# Competition 2 - Credit Default
**Alex Cattie, Mike Szemenyei, Kerry Clarke**

## Part 1 - Understanding & Exploration
### **Business Understanding - Framing the Analytical Question**
#### - Using existing customer information, how accurately are we able to predict that a customer is going to default?

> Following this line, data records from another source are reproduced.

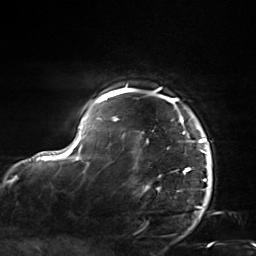
Breast MRI, one axial slice; cropped to one breast; dynamic contrast-enhanced series, time point 2 of 7 at this slice position (early post-contrast); 3 T; TE 1.8 ms, TR 4.7 ms; 1.3 mm slice thickness; 256 × 256 image matrix, field of view 150 × 150 mm. Female patient.
Annotated regions visible in this slice (semi-automatically segmented with operator editing):
- enhancing-tissue mask used for the functional tumour volume (all voxels passing the contrast-enhancement thresholds inside the analysis volume; usually the tumour): bounding box <103,87,210,184> (left, top, right, bottom; pixels)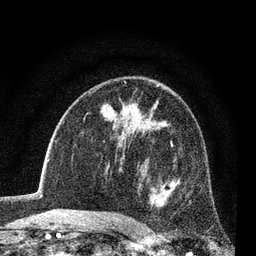
Breast MRI (dynamic contrast-enhanced), one axial slice; slice 49 of 80 in the series (ordered by position); cropped to one breast; dynamic contrast-enhanced series, time point 2 of 7 at this slice position (early post-contrast); 3 T; TE 2.2 ms, TR 5.5 ms; 2 mm slice thickness; 256 × 256 image matrix, field of view 150 × 150 mm. Female patient.
Outlined on this slice (semi-automatic segmentation, software-assisted and operator-edited):
- enhancing-tissue mask used for the functional tumour volume (all voxels passing the contrast-enhancement thresholds inside the analysis volume; usually the tumour): box from (x=148, y=143) to (x=179, y=208) px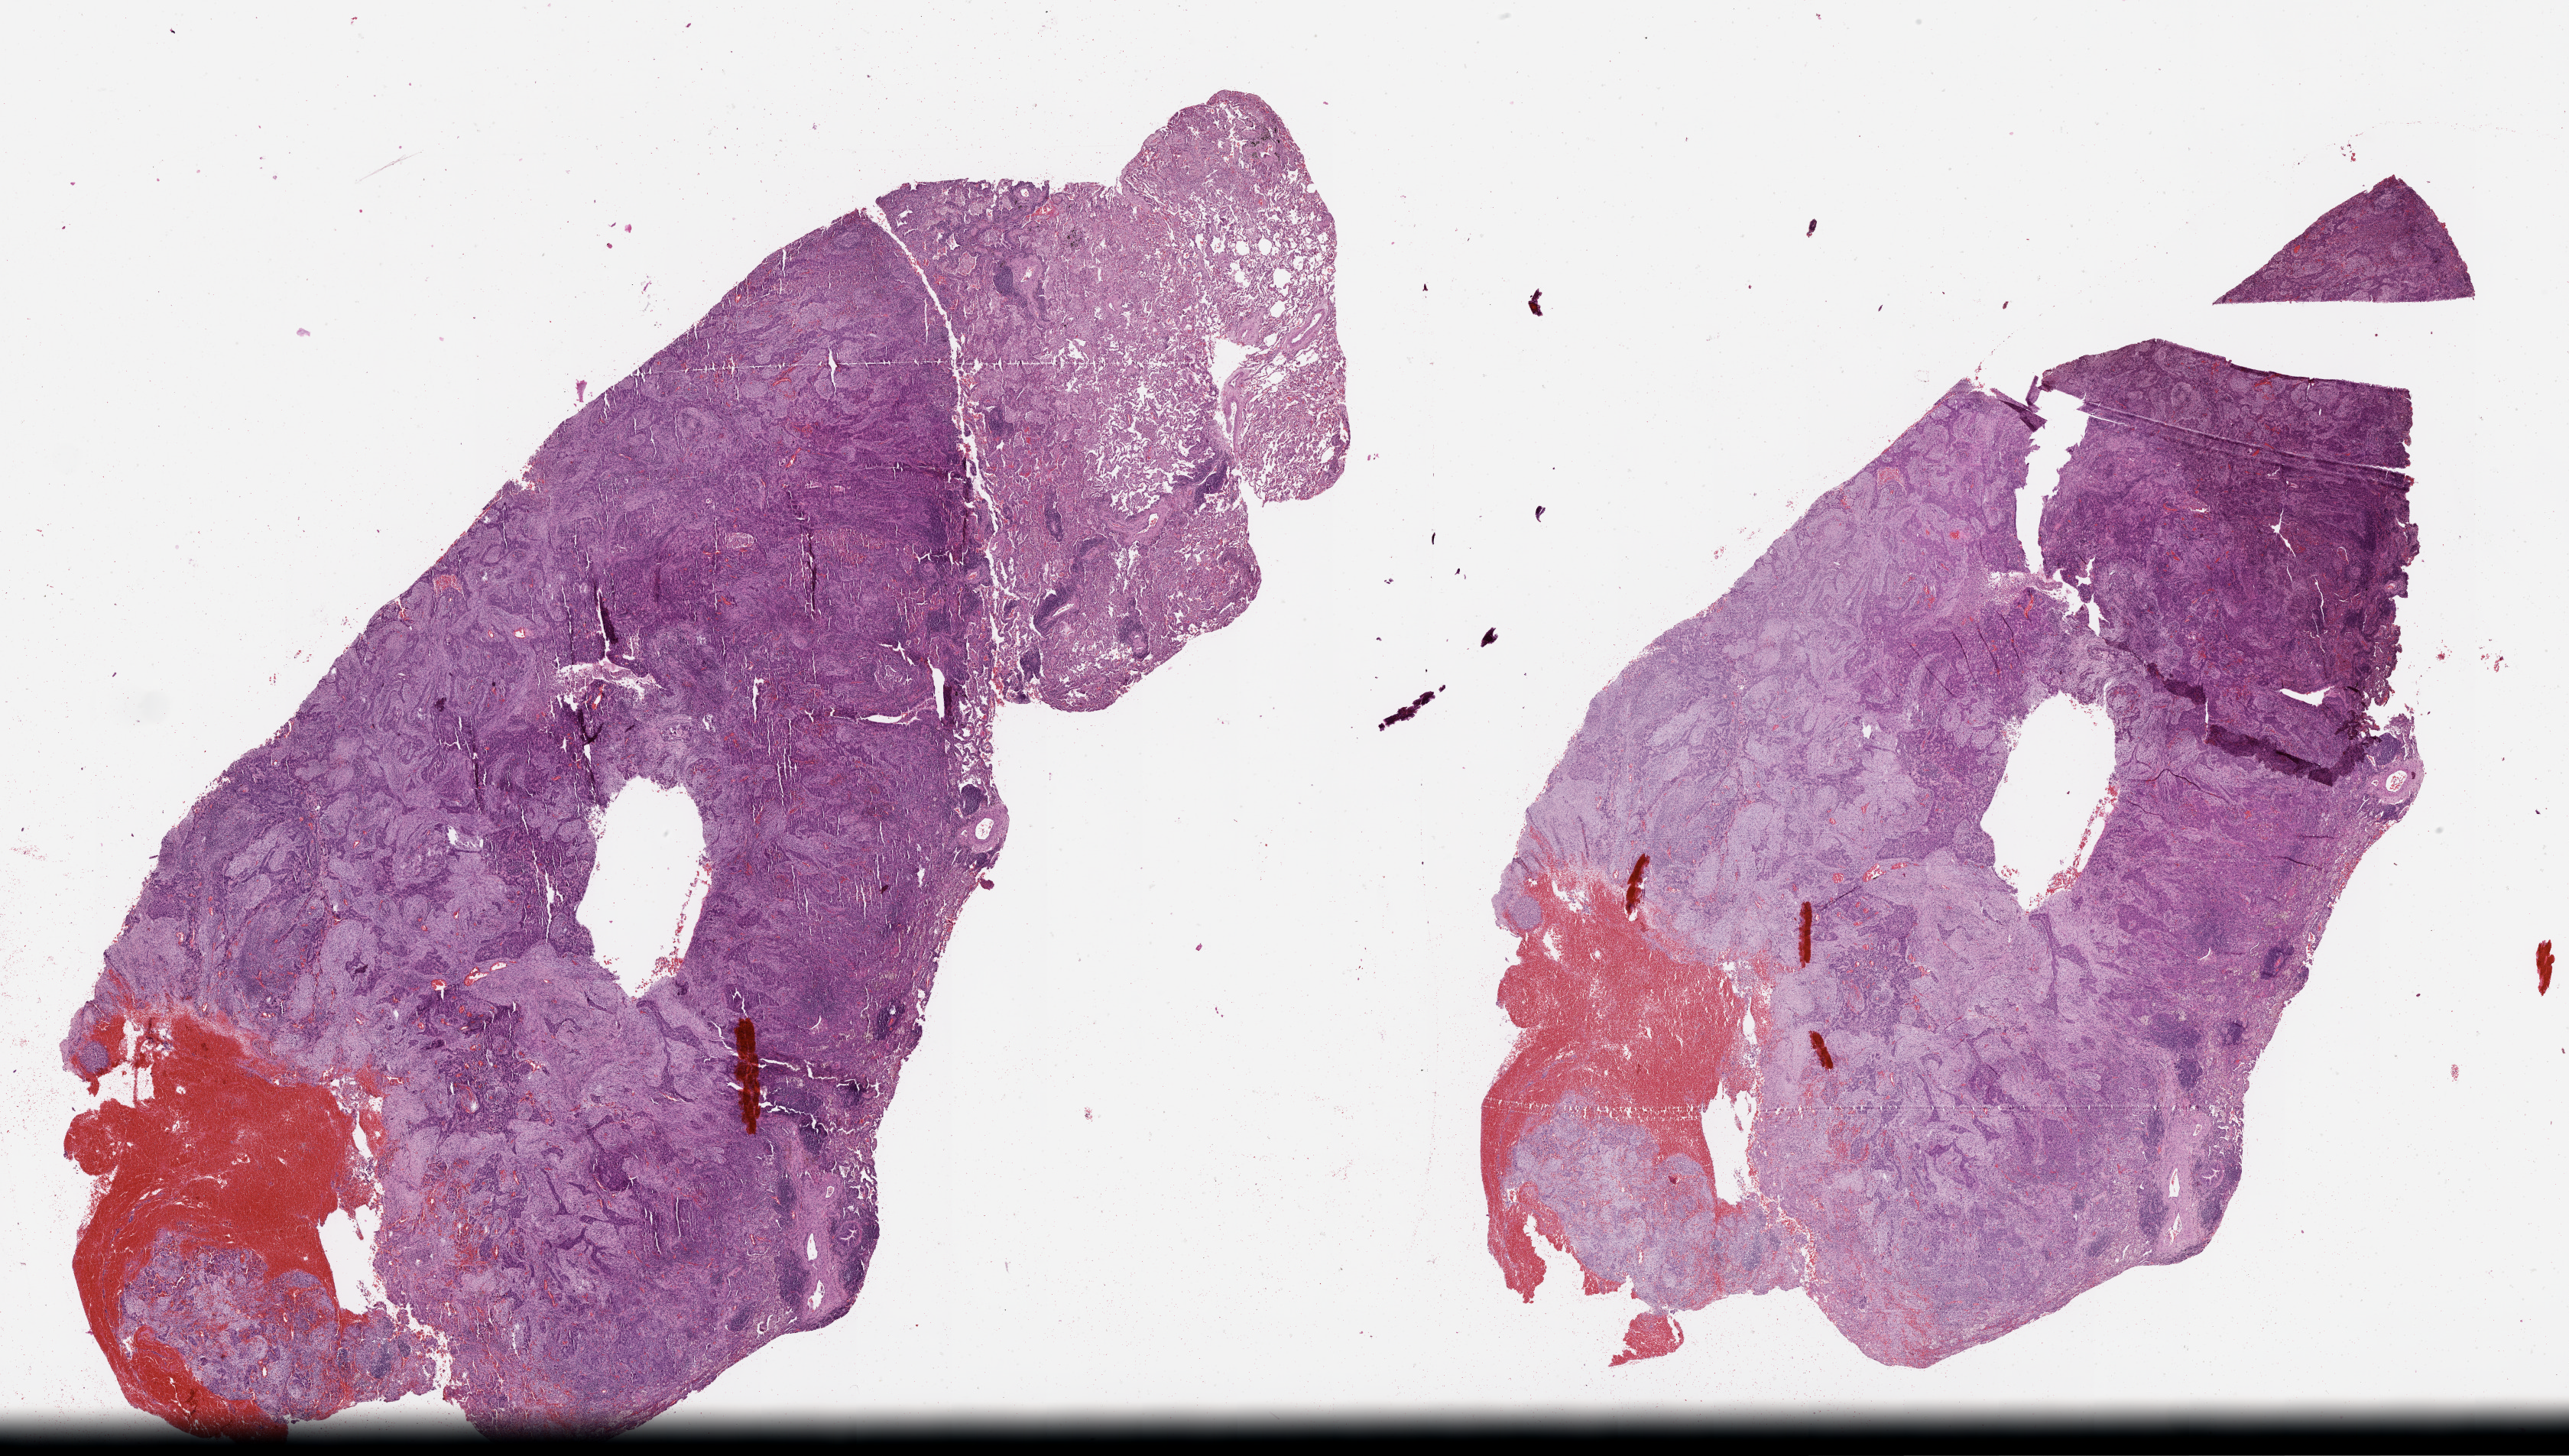
Whole-slide histology image, H&E-stained — a low-resolution overview of the entire scanned area, about 27.1 x 15.3 mm, tumour tissue sample, lung. Patient: female, age 62 years.
Patient diagnosis (cohort enrolment): squamous cell carcinoma (lung).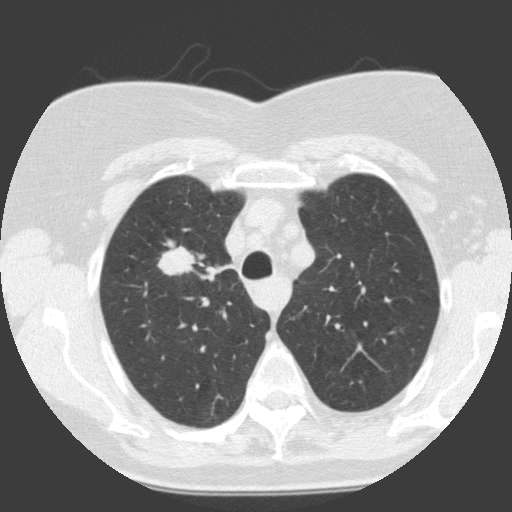
Low-dose screening chest CT, axial slice, first (baseline) screen, lung window (W 1500 / L -600 HU), 2 mm slice thickness, standard (soft-tissue) reconstruction kernel (C), 120 kVp, 512 × 512 image matrix, field of view 300 × 300 mm. Female participant, aged 68 years at enrolment. Current smoker at enrolment.
Expert-annotated lung lesion, box from (x=155, y=238) to (x=204, y=284) px. Screening reader's record for this exam (one nodule recorded; not confirmed to be the boxed lesion): non-calcified nodule or mass ≥4 mm, right upper lobe, 19 × 12 mm, smooth margins, soft tissue attenuation. Participant outcome: lung cancer diagnosed 30 days after this screen — squamous cell carcinoma, NOS, right upper lobe, moderately differentiated (G2), stage IA (AJCC 6th edition), 28 mm at pathology.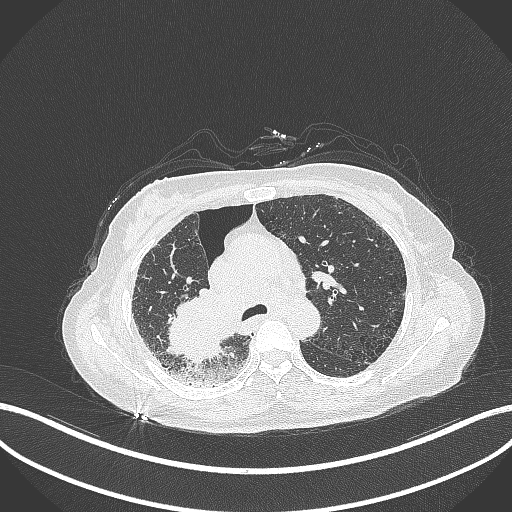
Chest CT, one axial slice. Position 228 of 408 along the scan axis. 120 kVp. Lung window (W 1500 / L -600 HU). 512 × 512 image matrix. Patient: female, 64 years. From the clinical record (not read from this slice): clinical TNM (as recorded): T3 N3 M0.
Annotated regions visible in this slice (rectangle marked by the reading radiologist):
- lung tumour (recorded histology: squamous cell carcinoma): box from (x=164, y=286) to (x=230, y=368) px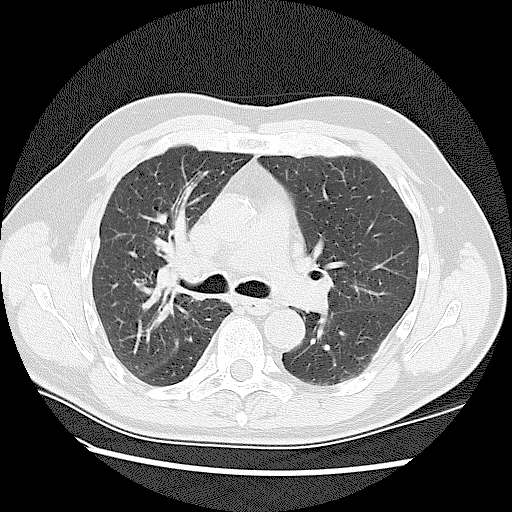
Low-dose screening chest CT, axial slice. First (baseline) screen. Lung window (W 1500 / L -600 HU). Lung (sharp) reconstruction kernel (LUNG). 120 kVp. Slice 51 of 128 in the series. 512 × 512 image matrix. Male, age 72 years at enrolment. Current smoker at enrolment.
Expert reader's lesion annotation, bounding box <133,197,181,237> (left, top, right, bottom; pixels). The screening reader recorded 2 non-calcified nodules or masses ≥4 mm on this exam; which of them this box marks is not recorded. Official screen result: positive, change unspecified: nodule(s) >= 4 mm or enlarging nodule(s), mass(es), or other non-specific abnormalities suspicious for lung cancer. Lung cancer was diagnosed 42 days after this screen: adenocarcinoma, NOS, right upper lobe, stage IV (AJCC 6th edition), 45 mm at pathology.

Full Notebook: [Business Understanding](EDA/Business_Understanding.ipynb)

### **Data Dictionary**
| Column Name  | Contents |
| ------------- | ------------- |
| **X1** | Amount of credit that an individual or family was given |
| **X2** | Gender (1=M; 2=F) | 
| **X3** | Education level (1 = graduate school; 2 = university; 3 = high school; 4 = others; 5, 6, 0 = unknown) | 
| **X4** | Martial Status (1=married; 2=single; 3=others, 0=unknown) | 
| **X5** | Age (year) | 
| **X6** | Repayment status in September 2005 | 
| **X7** | Repayment status in August 2005 | 
| **X8** | Repayment status in July 2005 | 
| **X9** | Repayment status in June 2005 | 
| **X10** | Repayment status in May 2005 | 
| **X11** | Repayment status in April 2005 | 
| **X12** | Amount of bill statement in September 2005 | 
| **X13** | Amount of bill statement in August 2005 | 
| **X14** | Amount of bill statement in July 2005 | 
| **X15** | Amount of bill statement in June 2005 | 
| **X16** | Amount of bill statement in May 2005 | 
| **X17** | Amount of bill statement in April 2005 | 
| **X18** | Amount paid in September 2005 | 
| **X19** | Amount paid in August 2005 | 
| **X20** | Amount paid in July 2005 | 
| **X21** | Amount paid in June 2005 | 
| **X22** | Amount paid in May 2005 | 
| **X23** | Amount paid in April 2005 | 
| **Y** | Target - Default (Yes=1; No=0) | 

Full Notebook: [Data Dictionary](EDA/Data_Dictionary.ipynb)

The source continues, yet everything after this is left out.